Le meilleur traitement contre l’arthrose du genou n’est ni purement médical, ni exclusivement chirurgical. Il repose sur une approche intégrée, personnalisée, et progressive. Elle commence par un diagnostic précis, incluant imagerie (radiographies, IRM) et évaluation fonctionnelle. Ensuite, un plan est établi avec le patient : perte de poids, rééducation, traitement médicamenteux, infiltrations si besoin, et suivi régulier. La communication entre le rhumatologue, le kinésithérapeute, le médecin généraliste et, éventuellement, le diététicien ou le psychologue, est essentielle. Pour Élodie Ravel, le patient doit être acteur. Il ne s’agit pas de subir un traitement, mais de construire une stratégie sur le long terme.
Conclusion
La prothèse du genou reste une intervention chirurgicale majeure, efficace, mais qui ne doit pas être envisagée à la légère. Grâce à une prise en charge médicale complète, multidisciplinaire et adaptée, il est souvent possible de retarder, voire d’éviter, la chirurgie. La clé réside dans une action précoce, une adhésion du patient au traitement, et une vision globale de la santé articulaire. L’arthrose n’est pas une fatalité, et vivre avec un genou douloureux ne signifie pas obligatoirement finir sous le scalpel.
A retenir
Peut-on vraiment éviter la prothèse du genou avec un traitement médical ?
Oui, dans de nombreux cas, notamment lorsque l’arthrose est modérée. Un traitement médical complet, associant perte de poids, rééducation, médicaments et parfois infiltrations ou thérapies innovantes, peut suffire à contrôler la douleur et maintenir une bonne qualité de vie.
Quel est le rôle du poids dans l’évolution de l’arthrose du genou ?
Le surpoids est un facteur aggravant majeur. Réduire son poids, même légèrement, diminue considérablement la pression sur le genou et peut ralentir la progression de la maladie.
La rééducation est-elle vraiment efficace ?
Oui. Le renforcement musculaire, la rééducation de la marche et la reprise d’une activité physique adaptée sont des piliers du traitement conservateur.

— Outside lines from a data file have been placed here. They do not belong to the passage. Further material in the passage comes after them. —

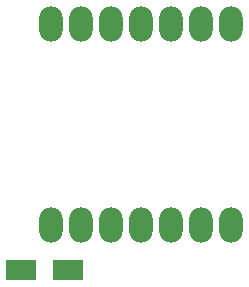
<source format=gbr>
%TF.GenerationSoftware,KiCad,Pcbnew,(7.0.0-0)*%
%TF.CreationDate,2023-02-25T15:33:57+01:00*%
%TF.ProjectId,KNeoPiX_v1.3,4b4e656f-5069-4585-9f76-312e332e6b69,1.3*%
%TF.SameCoordinates,Original*%
%TF.FileFunction,Paste,Bot*%
%TF.FilePolarity,Positive*%
%FSLAX46Y46*%
G04 Gerber Fmt 4.6, Leading zero omitted, Abs format (unit mm)*
G04 Created by KiCad (PCBNEW (7.0.0-0)) date 2023-02-25 15:33:57*
%MOMM*%
%LPD*%
G01*
G04 APERTURE LIST*
%ADD10O,2.000000X3.000000*%
%ADD11R,2.500000X1.800000*%
G04 APERTURE END LIST*
D10*
%TO.C,U1*%
X133225913Y-100787913D03*
X130685913Y-100787913D03*
X128145913Y-100787913D03*
X125605913Y-100787913D03*
X123065913Y-100787913D03*
X120525913Y-100787913D03*
X117985913Y-100787913D03*
X117985913Y-117787913D03*
X120525913Y-117787913D03*
X123065913Y-117787913D03*
X125605913Y-117787913D03*
X128145913Y-117787913D03*
X130685913Y-117787913D03*
X133225913Y-117787913D03*
%TD*%
D11*
%TO.C,D3*%
X119399999Y-121559999D03*
X115399999Y-121559999D03*
%TD*%
M02*

</source>
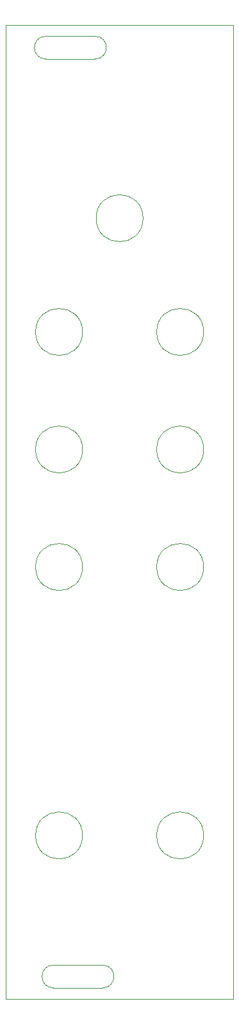
<source format=gm1>
%TF.GenerationSoftware,KiCad,Pcbnew,(6.0.1)*%
%TF.CreationDate,2022-11-02T14:03:54-04:00*%
%TF.ProjectId,ER-MIDI-CV4-02_PANEL,45522d4d-4944-4492-9d43-56342d30325f,1*%
%TF.SameCoordinates,Original*%
%TF.FileFunction,Profile,NP*%
%FSLAX46Y46*%
G04 Gerber Fmt 4.6, Leading zero omitted, Abs format (unit mm)*
G04 Created by KiCad (PCBNEW (6.0.1)) date 2022-11-02 14:03:54*
%MOMM*%
%LPD*%
G01*
G04 APERTURE LIST*
%TA.AperFunction,Profile*%
%ADD10C,0.100000*%
%TD*%
G04 APERTURE END LIST*
D10*
X51600000Y-74000000D02*
G75*
G03*
X51600000Y-74000000I-3100000J0D01*
G01*
X37250000Y-22500000D02*
G75*
G03*
X37250000Y-19500000I0J1500000D01*
G01*
X30750000Y-19500000D02*
X37250000Y-19500000D01*
X31750000Y-142000000D02*
G75*
G03*
X31750000Y-145000000I0J-1500000D01*
G01*
X25500000Y-18000000D02*
X55500000Y-18000000D01*
X55500000Y-18000000D02*
X55500000Y-146500000D01*
X55500000Y-146500000D02*
X25500000Y-146500000D01*
X25500000Y-146500000D02*
X25500000Y-18000000D01*
X35600000Y-58500000D02*
G75*
G03*
X35600000Y-58500000I-3100000J0D01*
G01*
X43600000Y-43500000D02*
G75*
G03*
X43600000Y-43500000I-3100000J0D01*
G01*
X51600000Y-124900000D02*
G75*
G03*
X51600000Y-124900000I-3100000J0D01*
G01*
X30750000Y-22500000D02*
X37250000Y-22500000D01*
X31750000Y-142000000D02*
X38250000Y-142000000D01*
X35600000Y-89500000D02*
G75*
G03*
X35600000Y-89500000I-3100000J0D01*
G01*
X31750000Y-145000000D02*
X38250000Y-145000000D01*
X35600000Y-74000000D02*
G75*
G03*
X35600000Y-74000000I-3100000J0D01*
G01*
X30750000Y-19500000D02*
G75*
G03*
X30750000Y-22500000I0J-1500000D01*
G01*
X35600000Y-124900000D02*
G75*
G03*
X35600000Y-124900000I-3100000J0D01*
G01*
X51600000Y-58500000D02*
G75*
G03*
X51600000Y-58500000I-3100000J0D01*
G01*
X38250000Y-145000000D02*
G75*
G03*
X38250000Y-142000000I0J1500000D01*
G01*
X51600000Y-89500000D02*
G75*
G03*
X51600000Y-89500000I-3100000J0D01*
G01*
M02*

</source>
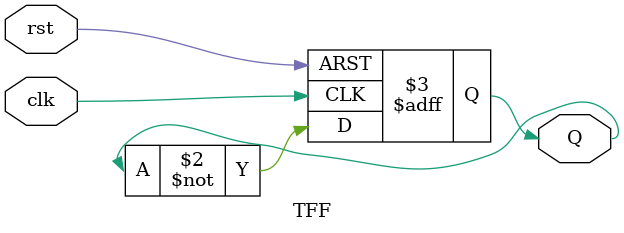
<source format=v>
module TFF(Q, clk, rst);
	input clk, rst;
	output Q;
	reg Q;
	always @(posedge clk or posedge rst)
		if(rst)
			Q <= 0;
		else
			Q <= ~Q;
endmodule
</source>
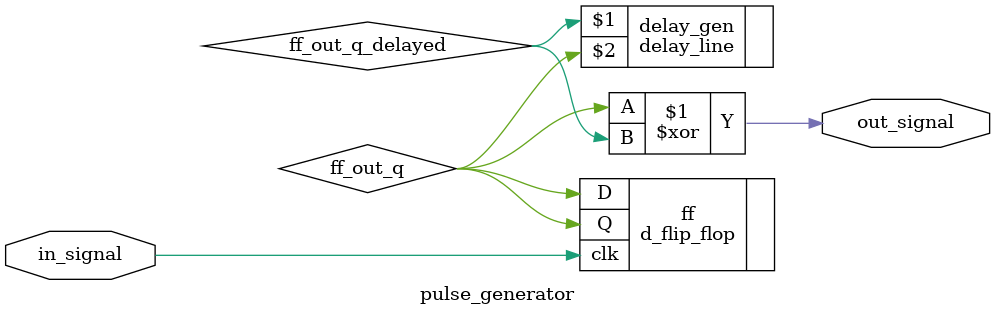
<source format=v>
`timescale 1ps/1ps

module pulse_generator 
#(parameter LENGTH_DELAY = 1)
(
    out_signal,
    in_signal
);
    input in_signal;
    output out_signal;

    wire ff_out_q;
    wire ff_out_q_delayed;

    delay_line #(LENGTH_DELAY) delay_gen(ff_out_q_delayed, ff_out_q);

    d_flip_flop ff(
        .D(ff_out_q),
        .Q(ff_out_q),
        .clk(in_signal)
    );

    xor #(280) (out_signal, ff_out_q, ff_out_q_delayed);
    
endmodule

</source>
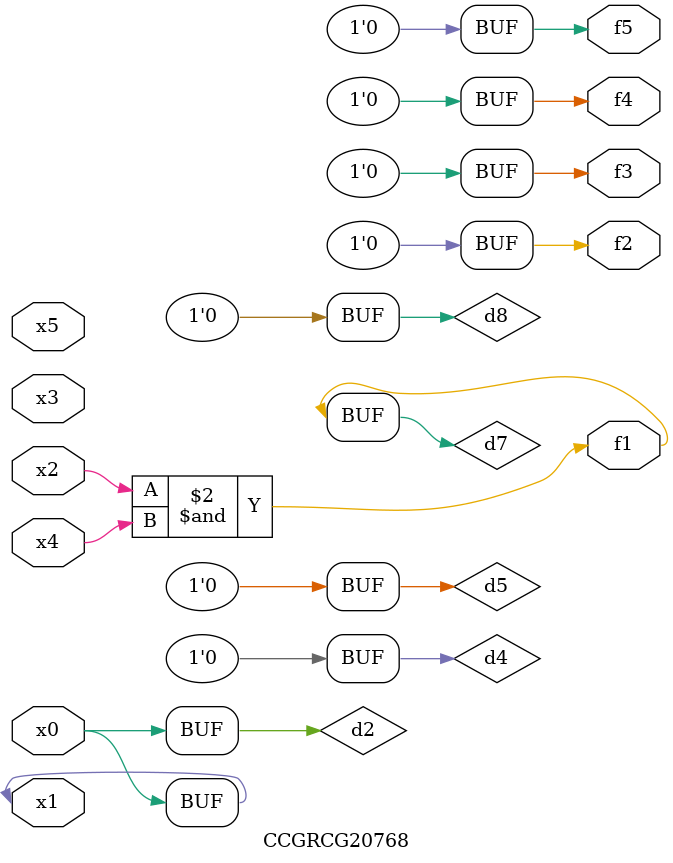
<source format=v>
module CCGRCG20768(
	input x0, x1, x2, x3, x4, x5,
	output f1, f2, f3, f4, f5
);

	wire d1, d2, d3, d4, d5, d6, d7, d8, d9;

	nand (d1, x1);
	buf (d2, x0, x1);
	nand (d3, x2, x4);
	and (d4, d1, d2);
	and (d5, d1, d2);
	nand (d6, d1, d3);
	not (d7, d3);
	xor (d8, d5);
	nor (d9, d5, d6);
	assign f1 = d7;
	assign f2 = d8;
	assign f3 = d8;
	assign f4 = d8;
	assign f5 = d8;
endmodule

</source>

Ils améliorent la stabilité articulaire et réduisent la douleur.
Les traitements comme le PRP ou les cellules souches sont-ils fiables ?
Le PRP montre des résultats encourageants chez certains patients, mais son effet est temporaire. Les thérapies par cellules souches sont encore expérimentales et ne sont pas disponibles en dehors de protocoles de recherche.
Quand faut-il envisager la chirurgie ?
Lorsque la douleur est sévère, permanente, et que les traitements médicaux n’apportent plus de soulagement. Une déformation osseuse ou une perte de mobilité importante sont aussi des signes d’indication chirurgicale.